About the Southeast Asian Coalition of Central Massachusetts
The Southeast Asian Coalition of Central Massachusetts, Inc. (SEAC) was founded in 1999 to address the lack of culturally and linguistically appropriate support services for Southeast Asian immigrants and refugees in Central Massachusetts, which include Laotians, Cambodians, Nepalese, Bhutanese, Burmese, and Vietnamese. SEAC’s mission is to help Southeast Asians in Central Massachusetts successfully integrate into mainstream society, thrive, and become contributing citizens while maintaining their unique cultural identity. SEAC provides assistance with more than 10,000 client visits annually, reaches 6,000 people at public events, and offers a robust cultural program to help strengthen the local Asian community and bring healing to displaced refugees and immigrants. In 2015, SEAC earned the Massachusetts Non-Profit Network Excellence Award for the small non-profit category.
About the Worcester Art Museum
Founded in 1896, the Worcester Art Museum’s encyclopedic 38,000 piece collection covers 51 centuries of art. Highlights include the Medieval Chapter House, Renaissance Court, and Worcester Hunt Mosaic, as well as the recently integrated John Woodman Higgins Armory Collection of arms and armor.

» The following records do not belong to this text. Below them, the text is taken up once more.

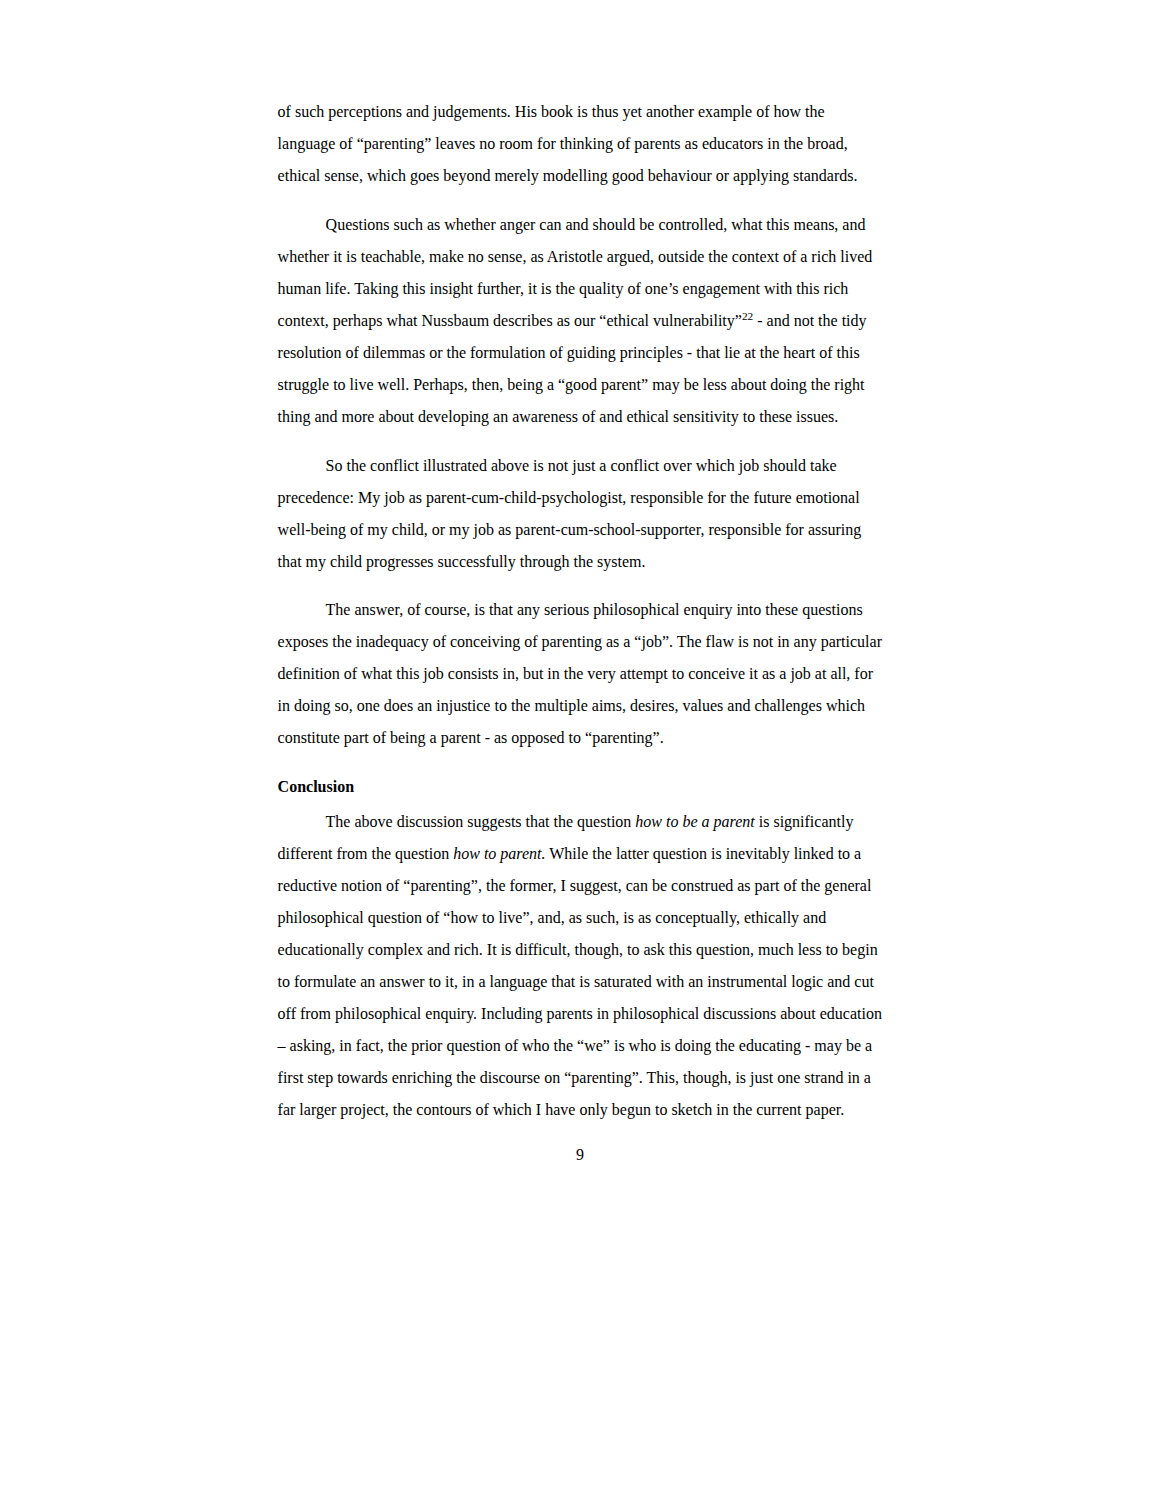of such perceptions and judgements. His book is thus yet another example of how the language of “parenting” leaves no room for thinking of parents as educators in the broad, ethical sense, which goes beyond merely modelling good behaviour or applying standards.
Questions such as whether anger can and should be controlled, what this means, and whether it is teachable, make no sense, as Aristotle argued, outside the context of a rich lived human life. Taking this insight further, it is the quality of one’s engagement with this rich context, perhaps what Nussbaum describes as our “ethical vulnerability”22 - and not the tidy resolution of dilemmas or the formulation of guiding principles - that lie at the heart of this struggle to live well. Perhaps, then, being a “good parent” may be less about doing the right thing and more about developing an awareness of and ethical sensitivity to these issues.
So the conflict illustrated above is not just a conflict over which job should take precedence: My job as parent-cum-child-psychologist, responsible for the future emotional well-being of my child, or my job as parent-cum-school-supporter, responsible for assuring that my child progresses successfully through the system.
The answer, of course, is that any serious philosophical enquiry into these questions exposes the inadequacy of conceiving of parenting as a “job”. The flaw is not in any particular definition of what this job consists in, but in the very attempt to conceive it as a job at all, for in doing so, one does an injustice to the multiple aims, desires, values and challenges which constitute part of being a parent - as opposed to “parenting”.
Conclusion
The above discussion suggests that the question how to be a parent is significantly different from the question how to parent. While the latter question is inevitably linked to a reductive notion of “parenting”, the former, I suggest, can be construed as part of the general philosophical question of “how to live”, and, as such, is as conceptually, ethically and educationally complex and rich. It is difficult, though, to ask this question, much less to begin to formulate an answer to it, in a language that is saturated with an instrumental logic and cut off from philosophical enquiry. Including parents in philosophical discussions about education – asking, in fact, the prior question of who the “we” is who is doing the educating - may be a first step towards enriching the discourse on “parenting”. This, though, is just one strand in a far larger project, the contours of which I have only begun to sketch in the current paper.
9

The Museum is internationally known for its collection of European and American art. It was the first in America to acquire paintings by Monet and Gauguin and one of the first to exhibit photography as fine art.
As the first U.S. museum to focus on collaborating with local schools, it has been at the forefront of engaging audiences and giving them a meaningful and personal experience for over a century.
The Worcester Art Museum, located at 55 Salisbury Street in Worcester, MA, is open Wednesday Sunday from 10 a.m. to 4 p.m. and every third Thursday from 10 a.m. to 8 p.m.
Admission is $16 for adults, $6 for children 4-17, $14 for seniors 65+, and $14 for college students with ID.